Beim unteren Ausgang des Barrancos wartete ein ausgedehntes Picknickareal mit Betonbänklein und –tischen und mehreren kleinen Gebäuden; gemäss Cicerone kann man hier übernachten, es braucht dazu einen Anruf bei den Gemeindebehörden. Von der düsteren Stimmung war inzwischen nichts mehr zu spüren; es war nicht nur trocken, sondern auch wieder heller, dann und wann erreichten Sonnenstrahlen den Talgrund; die Regenkleidung verschwand wieder im Rucksack. Ich traf wieder auf die oben verlassene Forststrasse, die nun weitgehend dem Flussbett folgte und sich mit diesem durch das tief eingeschnittene, nicht enden wollende Tal hinab schlängelte: Über rund 7 Kilometer folgte Talbiegung auf Talbiegung, die auch mal durch Übersteigen eines Rückens abgeschnitten wurde. Wiederholt wechselte der Weg die Seite des Flusses. Anderswo wäre eine solche Talwanderung, erst recht nach einem Regen, von rauschendem oder gar tosendem Lärm begleitet – nicht so aber diese: Denn der Fluss führte nicht einen einzigen Tropfen Wasser, sondern zeigte nur sein nacktes, steiniges Bett! Im Cicerone fand ich die Erklärung dafür: Sein Wasser wurde in Betonröhren unterirdisch zu Tale geführt!

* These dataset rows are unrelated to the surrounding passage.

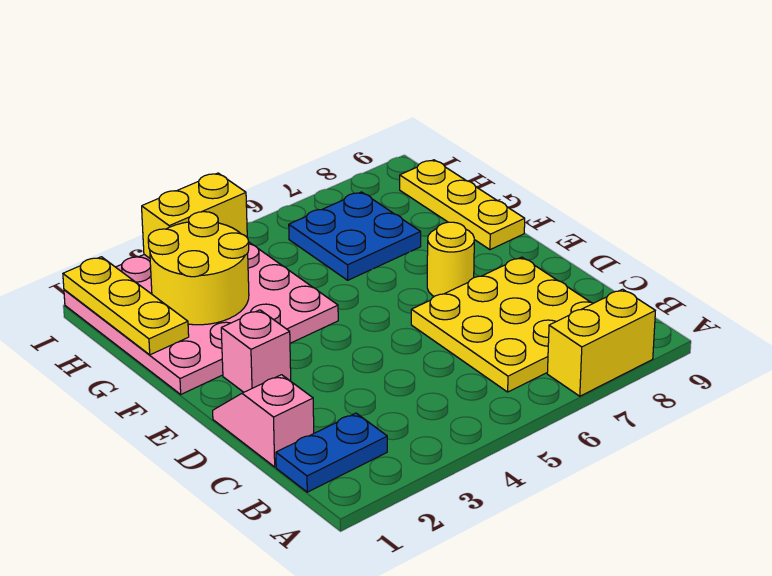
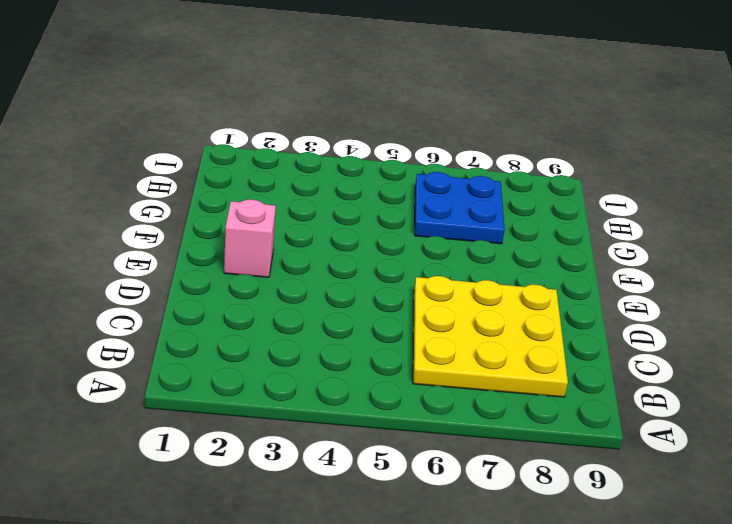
none -> yellow brick A7:A8 level 1
none -> blue plate B1:B2 level 1
none -> pink slope C1:D1 level 1 top C

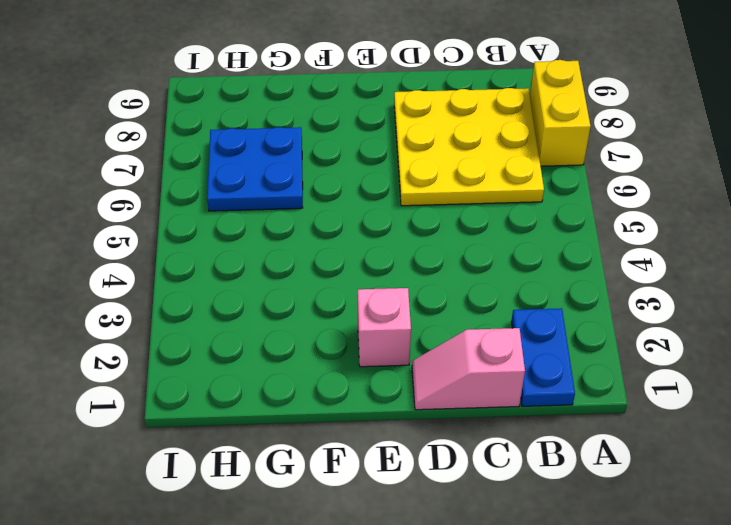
none -> yellow round brick E7 level 1
none -> pink plate F1:I4 level 1
none -> yellow plate F9:H9 level 1

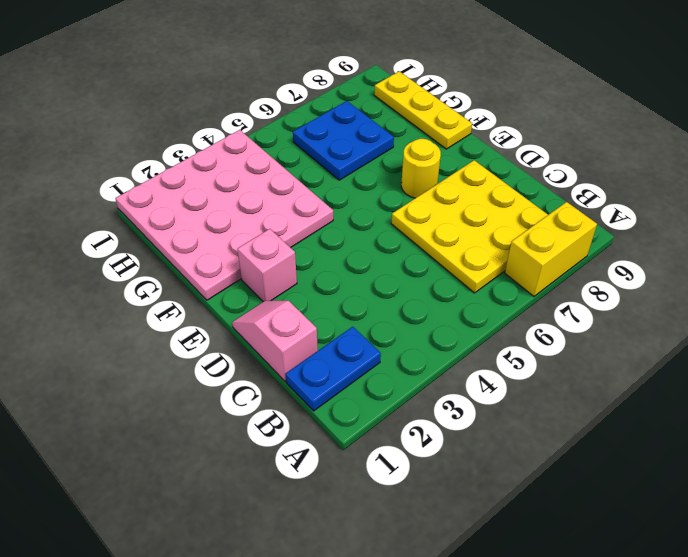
none -> yellow plate G1:I1 level 2
none -> yellow round brick G2:H3 level 2
none -> yellow brick I3:I4 level 2

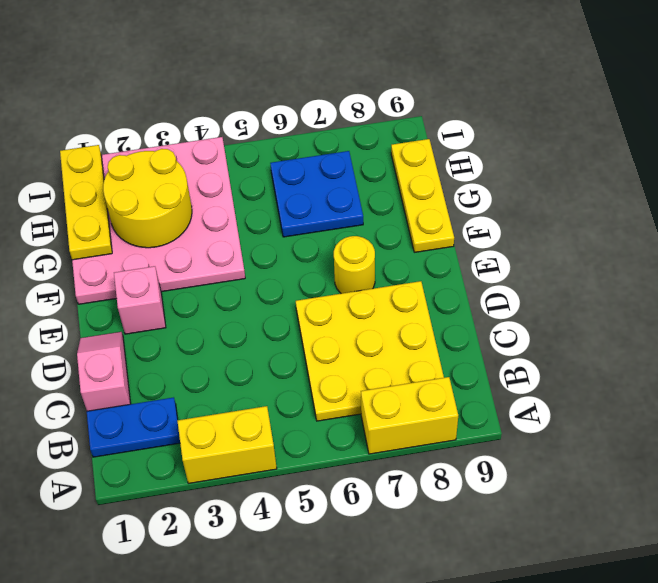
yellow brick A3:A4 level 1 -> yellow brick I3:I4 level 2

Der Schlusspointe zu Liebe ein Umweg

Albuñuelas vor Sierra Nevada: Barrio Alto (links), Barrio Bajo.
Albuñuelas vor Sierra Nevada: Barrio Alto (links), Barrio Bajo.

Der Talausgang kam näher, gelegentlich öffnete sich ein Blick auf ein Stück Sierra Nevada. Fast schon habe ich ihn erreicht, da weisen mich sowohl der Cicerone als auch ein GR7-Wegweiser nochmals auf die Südseite des Flussbettes hinüber, wo Albuñuelas doch auf der Nordseite liegt. Gehorsam steige ich am Gegenufer nochmals den Hang hinauf. Als sich dort schlagartig das Tal öffnet, glaube ich den Grund für den Umweg zu verstehen: Den bezaubernden Blick auf die weissen, über zwei Hangterrassen verteilten und jetzt von der Abendsonne beleuchteten Dorfteile von Albuñuelas – das Barrio Alto und das Barrio Bajo – vor dem Hintergrund der Sierra Nevada würde man sonst verpassen! Und auch der stotzige, etwas abenteuerliche Weg, auf dem man teils über Stufen wieder zu dem Fluss hinuntersteigen muss, soll uns Fernwanderern wohl nicht vorenthalten werden: Der Fluss zwängt sich hier durch eine Schlucht, und unter der Brücke ist tatsächlich Wasser zu sehen!

Zum Dorf ging es da nur noch ein kurzes, wenn auch steiles Stück bergauf. Meine Unterkunft fand ich in den verwinkelten Gassen aber erst nach etlichem Suchen und Fragen. Es war etwas nach sieben Uhr, als ich in der Casa Azul eintraf, einem von einem englischen Rentner geführten B&B. Da waren seit dem Start etwa elfeinhalb Stunden vergangen. Ich konnte resümieren: Das Wetter hatte sich als harmloser erwiesen als befürchtet, aber die Länge der Strecke hatte es in sich. Gut, war ich so früh aufgebrochen!